All requests require an API token. Set the required environment variables before running the examples:

export GCORE_API_KEY="{YOUR_API_KEY}"
export WAAP_DOMAIN_ID="{DOMAIN_ID}"

Query events by fingerprint

Pass the fingerprint as a ja3 or ja4 query parameter. The API returns only events where the originating client matched that hash — regardless of how many IP addresses the client used.

curl "https://api.cdb-staging.cdn.orange.com/waap/v1/analytics/requests?domain_ids=${WAAP_DOMAIN_ID}&start=2026-01-01T00:00:00Z&ja3=e2925c27149b0d0dc34373d55040dde1" \
  -H "Authorization: APIKey ${GCORE_API_KEY}"

Each event in the response includes both a ja3 field and a ja4 field. To filter by JA4, use the ja4 query parameter with a value in the prefix_hex12_hex12 format.

Once you've identified the fingerprint to block, use it in an Advanced Rule condition.

Create an Advanced Rule with a fingerprint condition

Advanced Rules accept request.ja3 and request.ja4 as condition fields in the CEL source expression. The Python and Go SDKs cover this endpoint.

import gcore
import os

from dotenv import load_dotenv

load_dotenv()

client = gcore.CDB(api_key=os.environ["GCORE_API_KEY"])
domain_id = int(os.environ["WAAP_DOMAIN_ID"])

rule = client.waap.domains.advanced_rules.create(
    domain_id,
    name="Block known botnet fingerprint",
    enabled=True,
    source="request.ja3 == 'e2925c27149b0d0dc34373d55040dde1'",
    action={"block": {"status_code": 403}},
)

print(f"Rule created: id={rule.id} name={rule.name!r}")
package main

import (
    "context"
    "fmt"
    "os"
    "strconv"

    "github.com/G-Core/gcore-go"
    "github.com/G-Core/gcore-go/option"
    "github.com/G-Core/gcore-go/waap"
)

func main() {
    client := gcore.NewClient(option.WithAPIKey(os.Getenv("GCORE_API_KEY")))
    domainID, _ := strconv.ParseInt(os.Getenv("WAAP_DOMAIN_ID"), 10, 64)

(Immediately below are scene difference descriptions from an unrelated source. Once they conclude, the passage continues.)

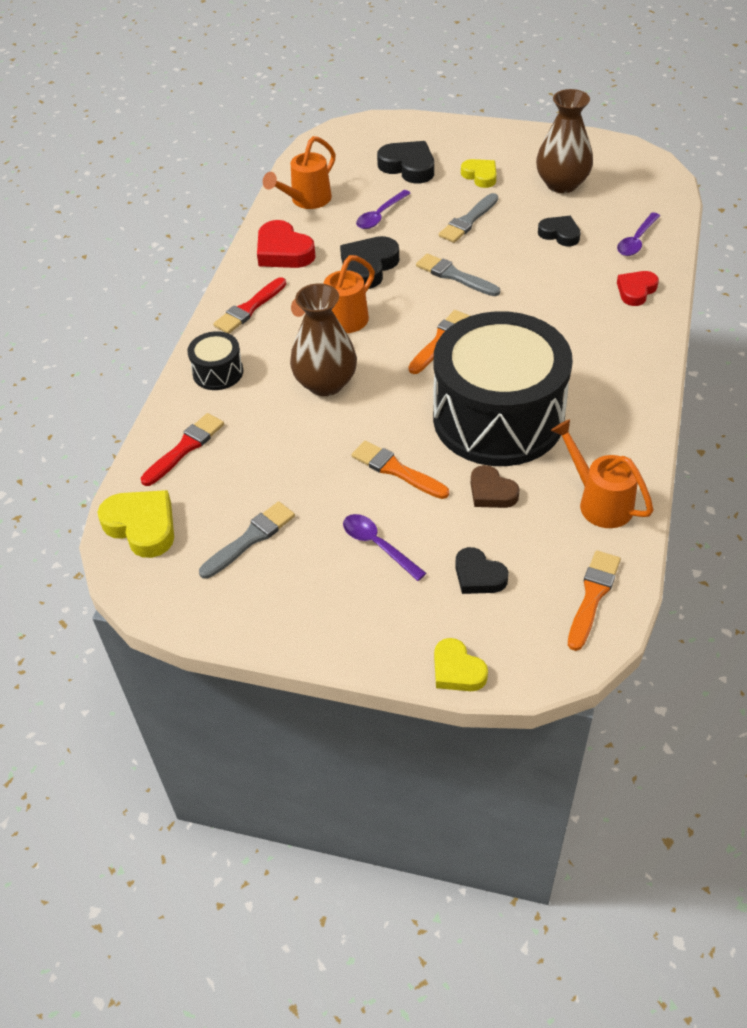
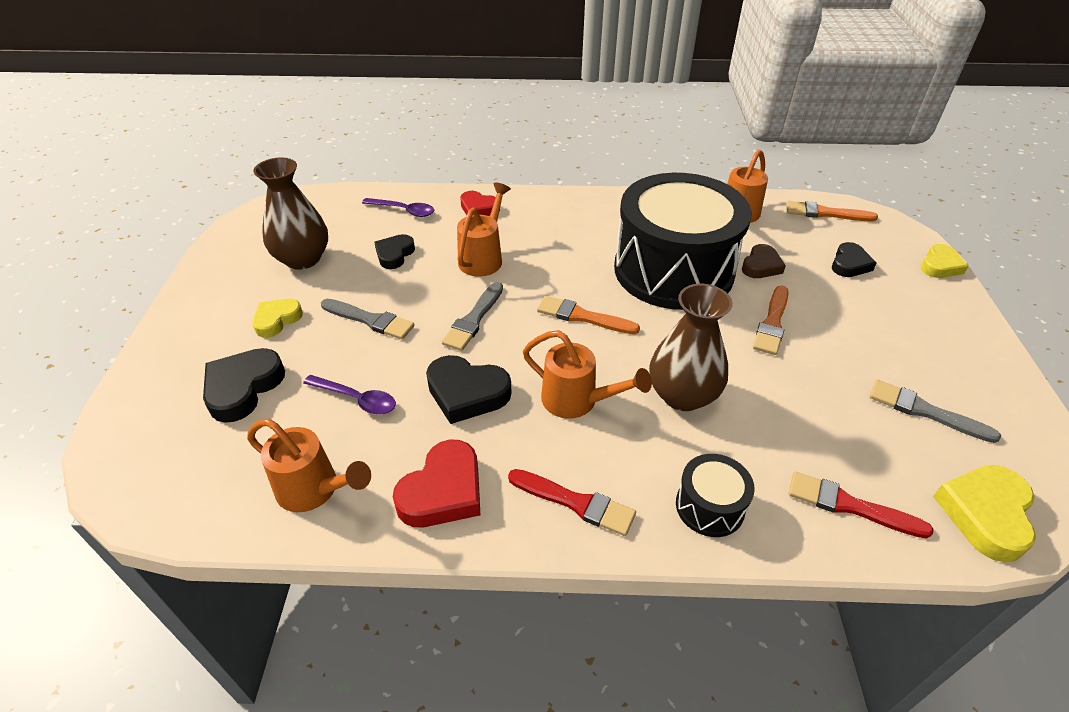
camera: 105 degrees left, 5 degrees down
(377, 545) = (863, 322): purple spoon -> none
(544, 287) = (483, 258): none -> orange watering can

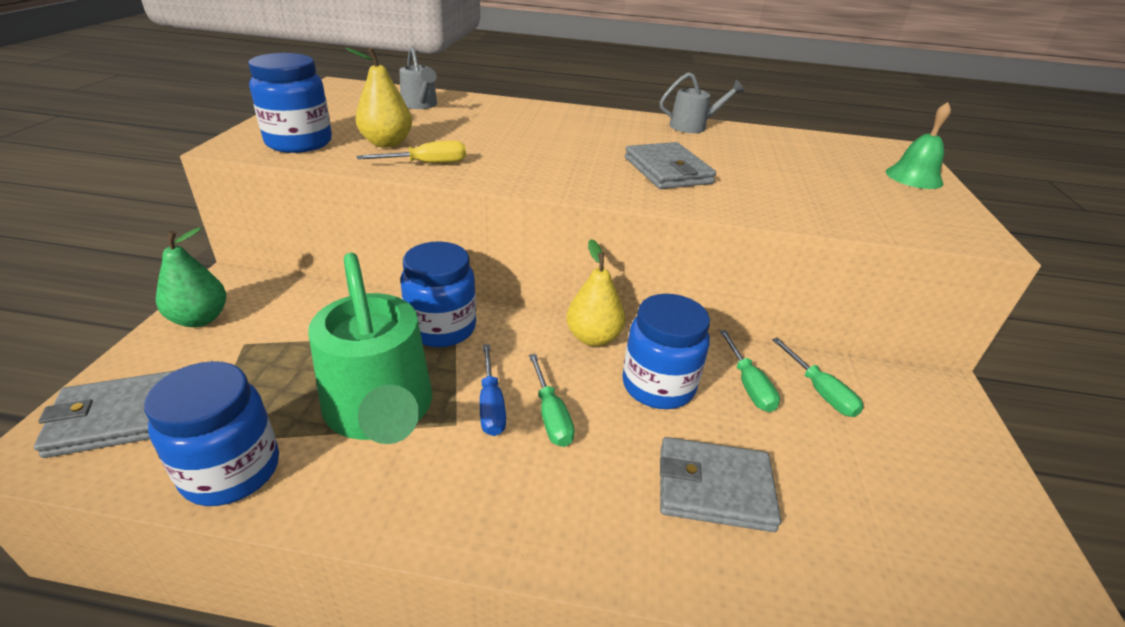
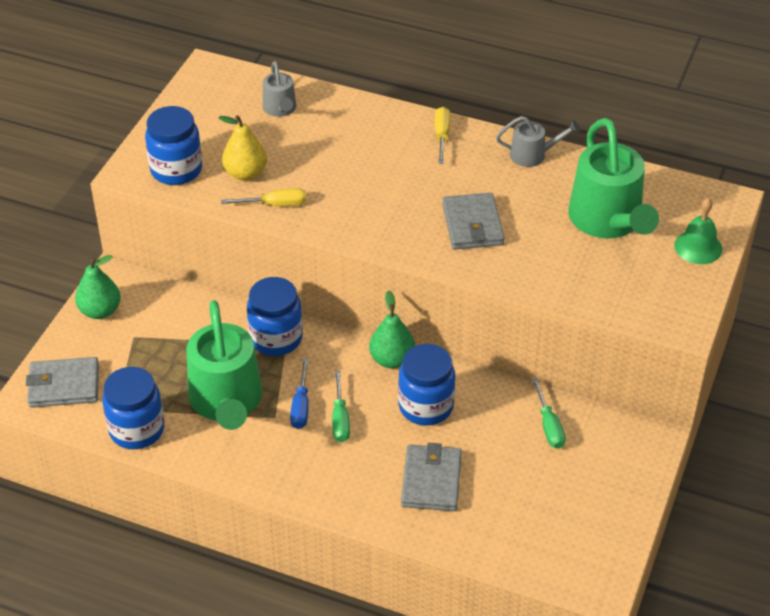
camera: 15 degrees right, 10 degrees up
(593, 337) = (392, 359): yellow pear -> green pear
(595, 117) = (441, 136): none -> yellow screwdriver
(714, 487) = (431, 481): grey wallet -> grey wallet turned 75 degrees clockwise
(748, 385) = (495, 414): green screwdriver -> none
(807, 164) = (608, 221): none -> green watering can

    rule, _ := client.Waap.Domains.AdvancedRules.New(
        context.Background(),
        domainID,
        waap.DomainAdvancedRuleNewParams{
            Name:    "Block known botnet fingerprint",
            Enabled: true,
            Source:  "request.ja3 == 'e2925c27149b0d0dc34373d55040dde1'",
            Action: waap.DomainAdvancedRuleNewParamsAction{
                Block: waap.DomainAdvancedRuleNewParamsActionBlock{
                    StatusCode: 403,
                },
            },
        },
    )

    fmt.Printf("Rule created: id=%d name=%q\n", rule.ID, rule.Name)
}
curl -X POST "https://api.cdb-staging.cdn.orange.com/waap/v1/domains/${WAAP_DOMAIN_ID}/advanced-rules" \
  -H "Authorization: APIKey ${GCORE_API_KEY}" \
  -H "Content-Type: application/json" \
  -d '{
    "name": "Block known botnet fingerprint",
    "enabled": true,
    "source": "request.ja3 == '\''e2925c27149b0d0dc34373d55040dde1'\''",
    "action": {"block": {"status_code": 403}}
  }'

For JA4, swap request.ja3 for request.ja4 and use the prefix_hex12_hex12 format. To cover multiple known fingerprints, chain conditions with or in the source string.